Durch den sich Vögel werfen, ist nicht der
vertraute Raum, der die Gestalt dir steigert.
(Im Freien, dorten, bist du dir verweigert
und schwindest weiter ohne Wiederkehr.)

Raum greift aus uns und übersetzt die Dinge:             5
daß dir das Dasein dieses Baums gelinge,
wirf Innenraum um ihn, aus jenem Raum,
der in dir west. Umgib ihn mit Verhaltung.
Er grenzt sich nicht. Erst in der Eingestaltung
in dein Verzichten wird er wirklich Baum.                10


Infos

  • Rainer Maria Rilke (1875-1926), vgl.

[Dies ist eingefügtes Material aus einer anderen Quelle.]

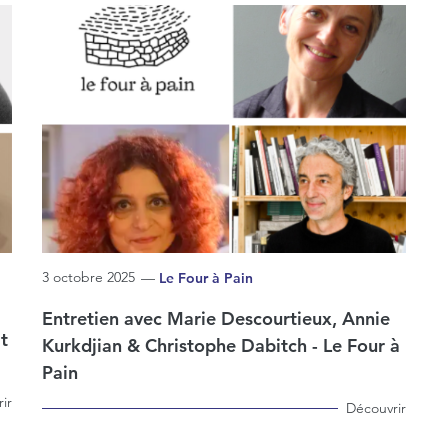
3 octobre 2025
—
Le Four à Pain
Entretien avec Marie Descourtieux, Annie
t
Kurkdjian & Christophe Dabitch - Le Four à
Pain
ir
Découvrir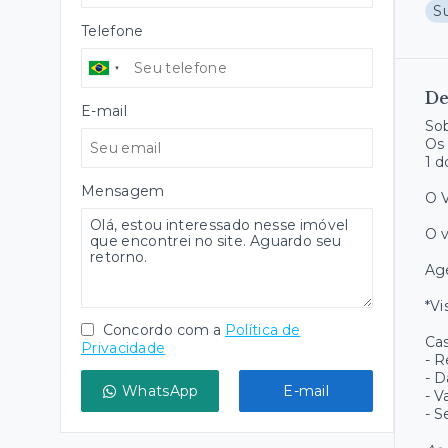
S
Telefone
De
E-mail
Sob
Os 
1 d
Mensagem
O V
O v
Age
*Vi
Concordo com a
Política de
Cas
Privacidade
- R
- 
WhatsApp
E-mail
- V
-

Lesesport 6. Ergänzung: 1912/13 und 1922 entstanden die Duineser Elegien, bedeutendes Hauptwerk, in dem Rilke den Sinn menschlicher Existenz in der Transformation der Welt in „Weltinnenraum“ durch die Sprache erarbeitet, um dem Schwinden des Menschlichen und Dinglichen in der technisierten Welt entgegen zu wirken. Das Gedicht ist eine Art Zusammenfassung.
  • dorten: Pragerdeutsche und österreichische Form für „dort“.
  • west: Eine auch bei Heidegger gebrauchte Wiederbelebung des Infinitivs und Präsens „wesen“ für „sein, anwesend und lebendig sein“.

 
Zeilen 1-4
1
Charakterisieren Sie den nicht „vertrauten Raum“, im Gegensatz dazu den „vertrauten Raum“. Was leisten beide Räume hinsichtlich des angeredeten Du und der Gestalt (des Du? des Dings?)?
2
Was sagt es über die Vögel, über den Sprecher und das Du aus, dass Vögel sich durch den Außenraum „werfen“?
3
Was sagt es über Sprecher und Du aus, dass „du dir verweigert“ bist im Freien? Gibt es jemanden, der diese Verweigerung ausspricht oder erzwingt? Wie hat die Verweigerung mit dem Schwinden (Abnehmen an Leben, Kraft, Geist etc.) zu tun?

Zeilen 5-10
4
Nach dem Negativ-Raum von Z. 1f.: Identifizieren Sie in Z. 6-10 vier Benennungen oder Charakterisierungen von Raum-Arten. Nehmen Sie Z. 5 vorläufig aus (Aufgabe 10).
5
Beschreiben Sie die Entwicklung in der Reihe dieser Raum-Arten. Was ergibt sich daraus für den Begriff des „Innenraums“?
6
Stellen Sie die Reihe der fünf Tätigkeiten des „Du“ in Z. 6-10 auf.
7
Welche Entwicklung zeigt sich in dieser Reihe? Nehmen Sie vorläufig Z. 5 aus.
8
Wenn „das Dasein dieses Baums“ eine gelingende oder misslingende Leistung des Du ist: worin besteht nach Z. 9f. die Leistung? Warum ist sie nötig? Was heißt dann „wirklich“?
9
Wie stellt sich Rilke den Baum nach der „Eingestaltung in dein Verzichten“ vor; wie und wo werden die Formen und Außenseiten des Baums gebildet, wenn der sich nicht „grenzt“?
10
An zentraler Stelle steht statt „du“ ein „uns“: erläutern Sie die Sonderstellung der Zeile gegenüber Z. 6-10 in vier Hinsichten: Sprecher, Raumcharakterisierung (vgl. Aufgabe 4 und 5), Tätigkeiten (vgl. Aufgabe 6 und 7) und Sprechakt.
11
Wer/was ist nach Aufgabe 9 an der Konstruktion des Baums beteiligt? Analysieren Sie unter dieser Voraussetzung die Formulierung „Durch den sich Vögel werfen“. An welchem Punkt der zwischen Z. 6 und 10 angegebenen Entwicklung steht der Sprecher?
12
Welche Funktion hat Z. 5, welche die Formulierung „Durch den sich Vögel werfen“?
13
Vergleichen Sie ggf. mit Ihrem Ergebnis Rilkes 9. Duineser Elegie, insbesondere Z. 31-35.